Clay Lacy Aviation Offers Sustainability Case Study

 - September 23, 2021, 6:49 AM

Van Nuys, California-based Clay Lacy Aviation has put sustainability efforts at the forefront, an effort led by Scott Cutshall, senior v-p of development and sustainability.

Describing his company’s experience at AIN’s Building a Sustainable Flight Department Conference yesterday. Cutshall explained the fundamental reason behind Clay Lacy Aviation’s adoption of sustainability practices. “We’re looking at how we change what we do today without sacrificing what we do in the future.”

As a provider of charter, management, FBO, and maintenance services, Clay Lacy Aviation takes its commitment to sustainability seriously, and Cutshall cited three reasons the company has adopted these practices. The first is complying with future regulations that are expected to be imposed on business aviation; second is, he said, “we believe it’s going to be a competitive advantage for us”; and third, “we believe it’s the right thing to do for today and future generations.”

In advising attendees on how they might look at adopting sustainability practices, Cutshall suggested a strategy of measuring to establish existing baselines for the company—“where am I today and what is my carbon footprint?” The next step is to look for ways to reduce carbon emissions through lower energy consumption; for example, replacing incandescent or fluorescent lights with LED bulbs and installing motion sensors in offices and rooms where lights aren’t always needed.

After the “reduce” step, next comes replacement. This means figuring out new ways of completing the mission but with suitable alternatives. For example, turbine engines can run on sustainable aviation fuel (SAF) in a 50 percent blend with jet-A, and although it is more expensive, it cuts lifecycle emissions significantly—by around 40 percent at this ratio. An FBO might consider switching to electric-powered ground service vehicles and also using hangar roof solar power to charge the vehicles. Securing “green-rate” power to run a facility is another replacement option.

The leftover items that can’t be addressed by the above steps can be mitigated using carbon offsets, which means paying for vetted projects that have a proven benefit for reducing carbon emissions. Offsets can be used to mitigate the emissions from a business jet trip that can’t be fully offset using SAF, for example, or the emissions from non-green-rate power consumption.

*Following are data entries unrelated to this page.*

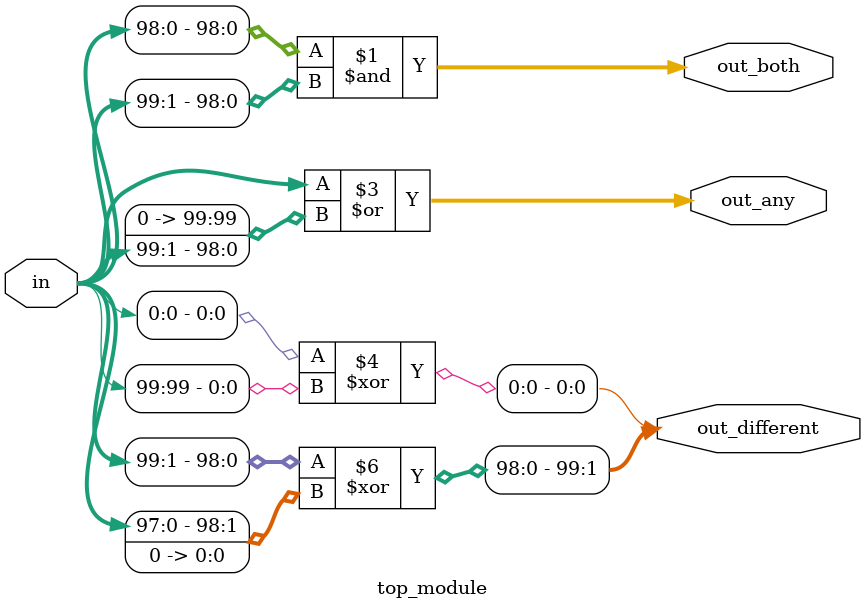
<source format=sv>
module top_module (
	input [99:0] in,
	output [98:0] out_both,
	output [99:0] out_any,
	output [99:0] out_different
);

    assign out_both = in[98:0] & in[99:1];
    assign out_any = in | (in >>> 1);
    assign out_different[0] = in[0] ^ in[99];
    assign out_different[99:1] = in[99:1] ^ (in[98:0] << 1);

endmodule

</source>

Clay Lacy Aviation chose partners to help it in its sustainability journey, including World Fuel Services’ World Kinect Energy Services and 4Air. World Kinect gave Cutshall and his team a three-month workshop to help Clay Lacy Aviation develop its sustainability plan, including understanding why leadership chose to become more sustainable and the tactics for implementation. Then 4Air helped with auditing the new processes after implementation.

The next step for Clay Lacy Aviation is helping all 700 employees understand the program and participate in its continuing implementation and development. The sustainability team will be expanded by adding subject-matter experts to solicit ideas and input from each department. “We want to make people aware and contributing ideas,” said Cutshall. “The concept is to have an open dialogue throughout the company. The more people who are aware and participating, the more progress we’re going to make.”

It’s important for a company to set sustainability goals, and for many aviation operations, this might mean consulting with the parent company to assess and compare to its sustainability initiatives and goals. “How can you as a flight department align with those goals?” he asked.

“Begin with why and determine where the focus is going to be,” he continued. “Is is purely environmental, social, or economic. Establish baselines. Assemble your team and don’t do this alone. You should have a minimum of three people so you can bounce around ideas, share perspectives, and talk through your strategy and tactics.”

In Clay Lacy Aviation’s sustainability plan, the company is aiming to achieve eight big goals, which are the focus of the first two years of the program. Once those are accomplished, then the company will decide on its next priorities.

Although the benefits of sustainability are clear to Clay Lacy Aviation after two years of effort, a less obvious result came during the recent hiring of a new employee. When asked what attracted the new-hire to Clay Lacy Aviation, she explained that she was sold because it was the only aviation company she had seen that had a sustainability program on its website. "That blew me away," Cutshall concluded. "Don't underestimate the economic and social benefits of your program."